ROIP

Radio over Internet Protocol, or RoIP, is similar to VoIP, but augments two-way radio communications rather than telephone calls. From the system point of view, it is essentially VoIP with PTT (Push To Talk).

To the user it can be implemented like any other radio network. With RoIP, at least one node of a network is a radio (or a radio with an IP interface device) connected via IP to other nodes in the radio network. The other nodes can be two-way radios, but could also be dispatch consoles either traditional (hardware) or modern (software on a PC), POTS telephones, softphone applications running on a computer such as Skype phone, PDA, smartphone, or some other communications device accessible over IP.

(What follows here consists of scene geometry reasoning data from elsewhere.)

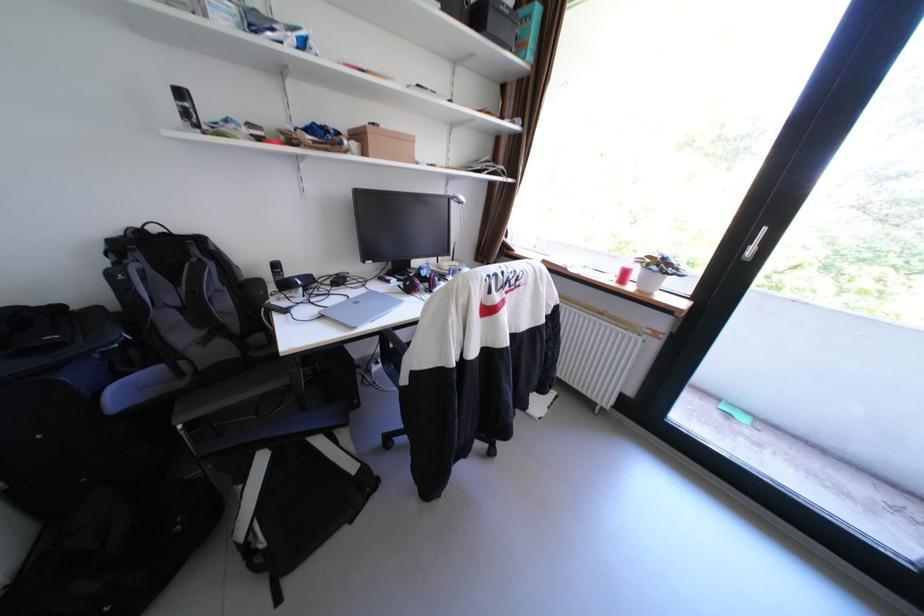
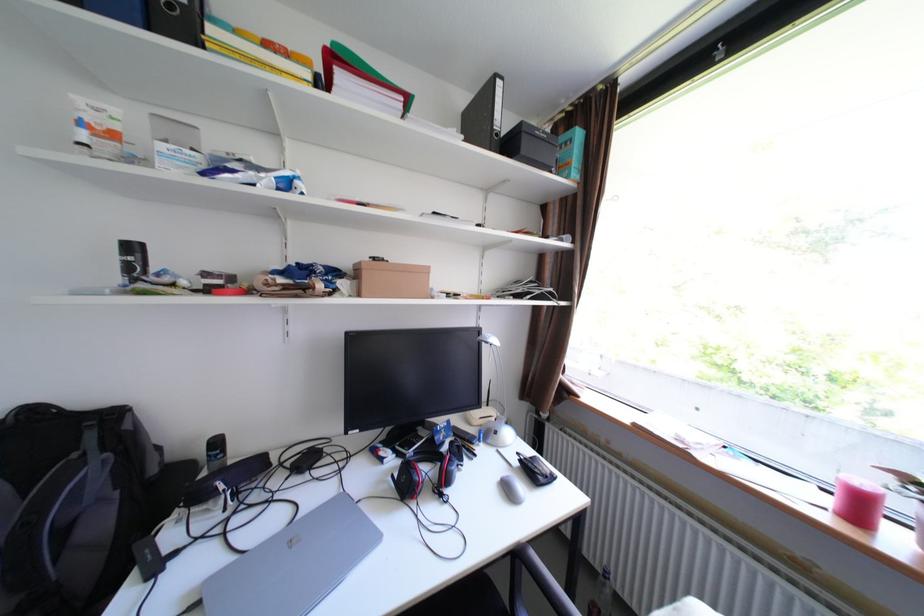
Question: I am providing you with two images of the same scene from different viewpoints. Which of the following objects are not visible in image2?

Choices:
 (A) black computer mouse
 (B) black box
 (C) chair sitting surface
 (D) none of these

Answer: (D)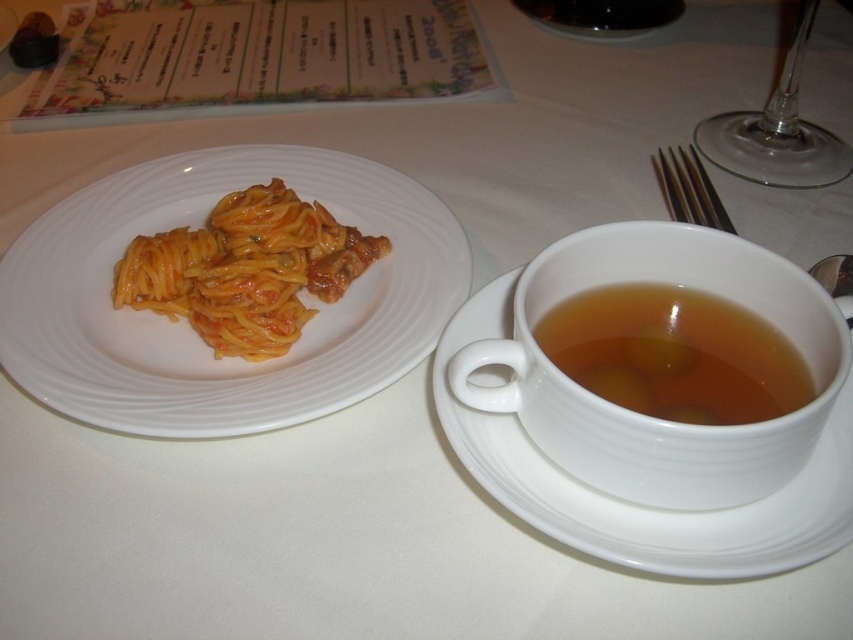
Which is more to the left, brown translucent cup at right or silver metallic fork at upper right?

brown translucent cup at right

Does point (712, 410) lie in front of point (688, 200)?

Yes.

I want to click on brown translucent cup at right, so click(675, 355).

Which is more to the left, white ceramic plate at upper left or silver metallic fork at upper right?

white ceramic plate at upper left

Measure the distance between white ceramic plate at upper left and silver metallic fork at upper right.

They are 13.14 inches apart.

Who is more forward, [253,413] or [659,166]?

Point [253,413]

Find the location of a particular element. white ceramic plate at upper left is located at coordinates (187, 323).

Can you confirm if brown translucent cup at right is shorter than yellow matte pasta at left?

Indeed, brown translucent cup at right has a lesser height compared to yellow matte pasta at left.

Does brown translucent cup at right appear over yellow matte pasta at left?

No.

Does point (733, 328) come behind point (142, 291)?

No.

Where is `brown translucent cup at right`? The height and width of the screenshot is (640, 853). brown translucent cup at right is located at coordinates (675, 355).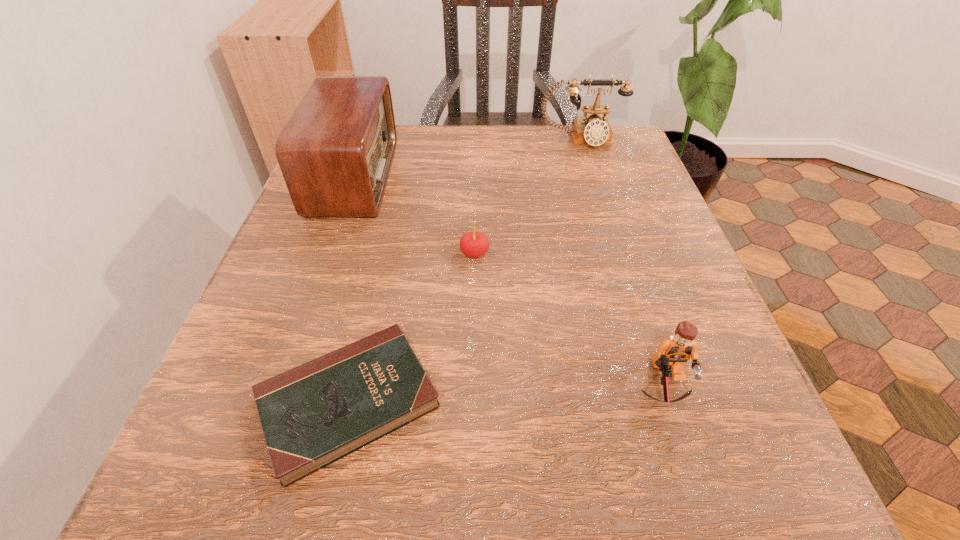
Identify the location of free space that satisfies the following two spatial constraints: 1. on the dial number of the telephone; 2. on the front panel of the radio receiver. (593, 177).

The height and width of the screenshot is (540, 960). Identify the location of free space that satisfies the following two spatial constraints: 1. on the back side of the shortest object; 2. on the front panel of the radio receiver. (399, 177).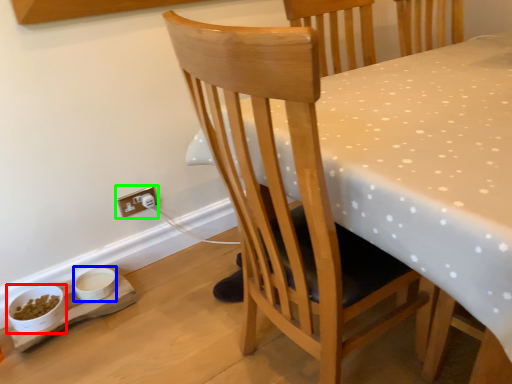
Question: Which object is positioned closest to bowl (highlighted by a red box)? Select from bowl (highlighted by a blue box) and electric outlet (highlighted by a green box).

Choices:
 (A) bowl
 (B) electric outlet

Answer: (A)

RoIP can be deployed over private networks as well as the public Internet. It is useful in land mobile radio systems used by public safety departments and fleets of utilities spread over a broad geographic area. Like other centralized radio systems such as trunked radio systems, issues of delay or latency and reliance on centralized infrastructure can be impediments to adoption by public safety agencies.

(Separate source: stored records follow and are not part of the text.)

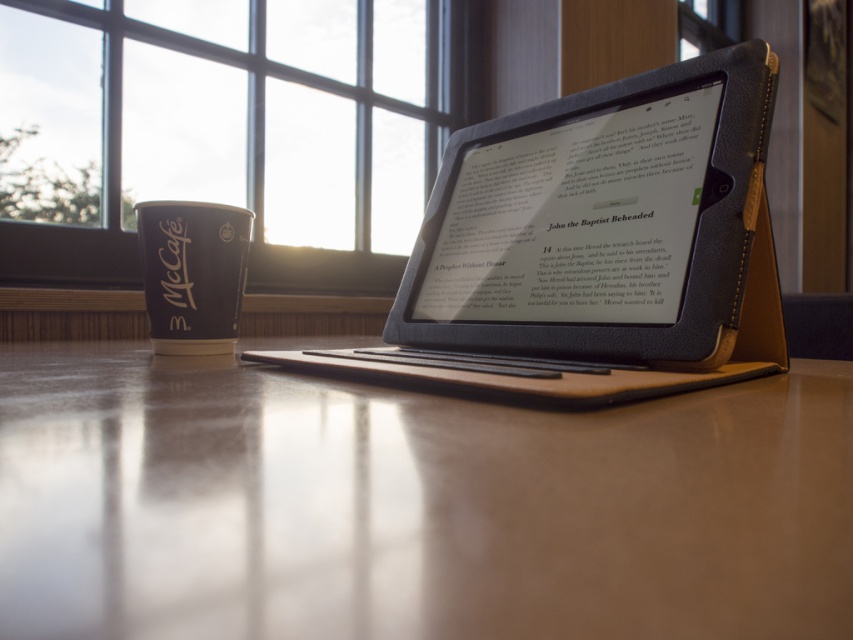
Question: Which of the following is the farthest from the observer?

Choices:
 (A) leather-bound tablet at center
 (B) smooth wooden table at center
 (C) black paper cup at left

Answer: (C)

Question: In this image, where is clear glass window at upper center located relative to black paper cup at left?

Choices:
 (A) above
 (B) below

Answer: (A)

Question: Is smooth wooden table at center wider than leather-bound tablet at center?

Choices:
 (A) yes
 (B) no

Answer: (A)

Question: Does smooth wooden table at center lie in front of leather-bound tablet at center?

Choices:
 (A) no
 (B) yes

Answer: (B)

Question: Which point is closer to the camera?

Choices:
 (A) clear glass window at upper center
 (B) black paper cup at left
 (C) leather-bound tablet at center
 (D) smooth wooden table at center

Answer: (D)

Question: Which of these objects is positioned closest to the clear glass window at upper center?

Choices:
 (A) leather-bound tablet at center
 (B) smooth wooden table at center

Answer: (A)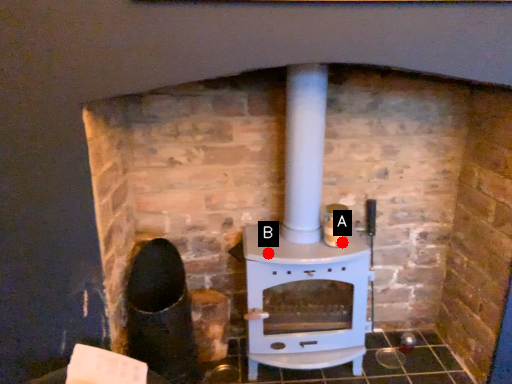
Question: Two points are circled on the image, labeled by A and B beside each circle. Among these points, which one is nearest to the camera?

Choices:
 (A) A is closer
 (B) B is closer

Answer: (B)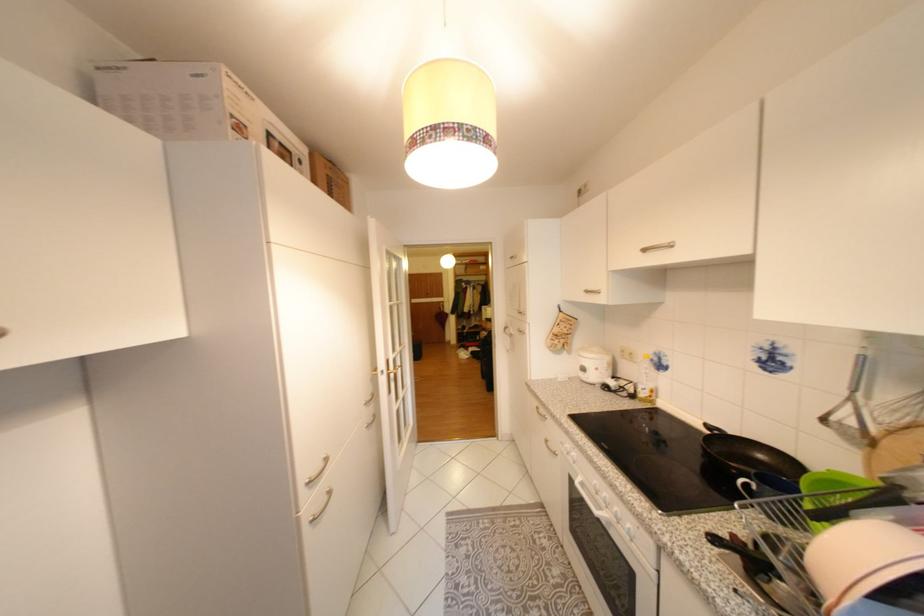
Identify the location of straight cabinet handle. This screenshot has width=924, height=616. (658, 246).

RoIP is not a proprietary or protocol-limited construct but a basic concept that has been implemented in a number of ways. Several systems have been implemented in the amateur radio community and have demonstrated the utility of RoIP in a partly or entirely open-source environment.

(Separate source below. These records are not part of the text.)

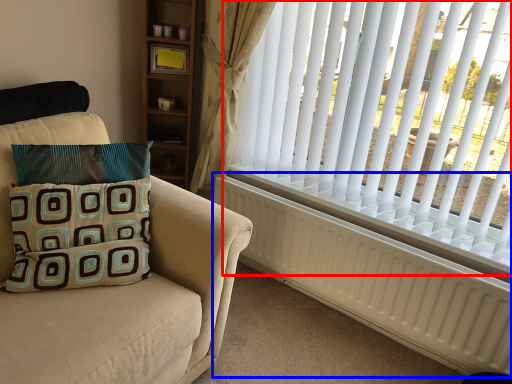
Question: Which object appears farthest to the camera in this image, window blind (highlighted by a red box) or radiator (highlighted by a blue box)?

Choices:
 (A) window blind
 (B) radiator

Answer: (B)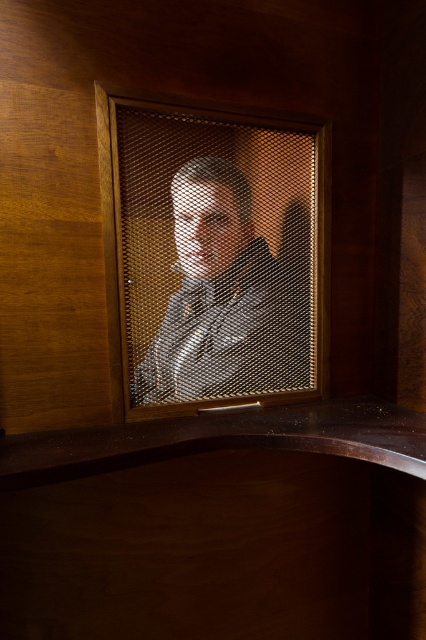
Who is more distant from viewer, (253, 180) or (230, 300)?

Many commercial radio systems vendors such as Motorola and Harris have adopted RoIP as part of their system designs.

The motivation to deploy RoIP technology is usually driven by one of three factors: first, the need to span large geographic areas; second, the desire to provide more reliable, or at least more repairable links in radio systems; and third, to support the use of many base station users, that is, voice communications from stationary users rather than mobile or handheld radios.

The use of LMR (land mobile radio) equipment in both mobile and handheld forms, can be problematic for desk-bound users such as dispatchers, supervisors, and other users in large public safety agencies and energy/utilities, because such radios do not coexist well with computers (e.g. interference).

Emergency organizations are typically staffed with representatives from many different public safety agencies and other local government officials, each with a different radio.

RoIP by its nature is interoperable, as once any device whether radio, telephone, computer, or PDA is made part of the voice network enabled by IP, it is irrelevant what type of technology it utilizes. RoIP systems routinely combine VHF, UHF, POTS telephone, Cellular telephone, SATCOM, air-to-ground, and other technologies into a single voice conversation.